Florida Will Retire Its "Sexist" Business Logo

Tied up.
Tied up.
Courtesy of Enterprise Florida

Enterprise Florida is a public-private partnership meant to attract business to Florida. Think of it this way: If Visit Florida, the state's tourism board, is meant to lure people to Florida for vacation, Enterprise Florida is supposed to lure businesses here to set up shop permanently. Gov. Rick Scott, ever the businessman, has taken a particular interest in the program and has increased funding for the program. 

The result was the 2013 campaign dubbed "The Perfect Climate for Business" that prominently featured the logo above. Of course, it was quickly labeled as sexist, and apparently Enterprise Florida now wants to retire the tie. 

You see, traditionally only men wear neckties, and many felt that the logo was outdated and exclusionary to women.

“This … may seem as ancient to younger women as whalebone corsets,” wrote Tampa Bay Times columnist Sue Carlton at the time. “But to some of us who grew up with tales of important downtown clubs where businessmen dined and women were unwelcome, of big deals cut on golf courses without pesky women in attendance, the message is not so subtle: Businessmen Welcome Here. The rest of you? Eh.”

Meanwhile, comedy blogs couldn't help but poke fun at the image

The tie logo did also seem a bit old hat. After all, Enterprise Florida is tasked with attracting growth industries like tech to the state, and the most prominent American businessman in that field shows up to work dressed like this every day: 

Facebook's Mark Zuckerberg
Facebook's Mark Zuckerberg
Photo by Brian Solis's Flickr | CC2.0

Besides, the entire campaign gave off a weird vibe of "It's really hot in Florida ... so come wear a suit and tie for eight hours a day here!" 

Now Enterprise Florida is considering hanging up the necktie as they create a new marketing campaign. 

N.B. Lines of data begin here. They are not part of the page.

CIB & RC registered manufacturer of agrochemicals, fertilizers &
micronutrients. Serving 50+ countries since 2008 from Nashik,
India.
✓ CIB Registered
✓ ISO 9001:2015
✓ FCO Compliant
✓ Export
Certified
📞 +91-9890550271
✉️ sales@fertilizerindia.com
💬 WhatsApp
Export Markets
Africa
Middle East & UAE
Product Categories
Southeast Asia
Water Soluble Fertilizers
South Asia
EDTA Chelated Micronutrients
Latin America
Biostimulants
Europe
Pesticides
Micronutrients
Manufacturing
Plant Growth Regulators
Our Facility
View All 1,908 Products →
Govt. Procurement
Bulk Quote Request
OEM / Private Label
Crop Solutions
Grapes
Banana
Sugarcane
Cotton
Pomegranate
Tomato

“It was always our intent to go back and update everything,” Melissa Medley, the agencies chief marketing officer, told the Tallahassee Democrat. “No matter how effective a campaign is, every three or four years that target audience becomes numb to it. You have to refresh and improve and do what is necessary to garner attention.”

Medley, however, says that she considered the tie-campaign to be a "hit." 

Meanwhile, Scott's budget proposal only includes $5 million for business marketing this year. The fate of that budget will be determined this month during the legislature's special session.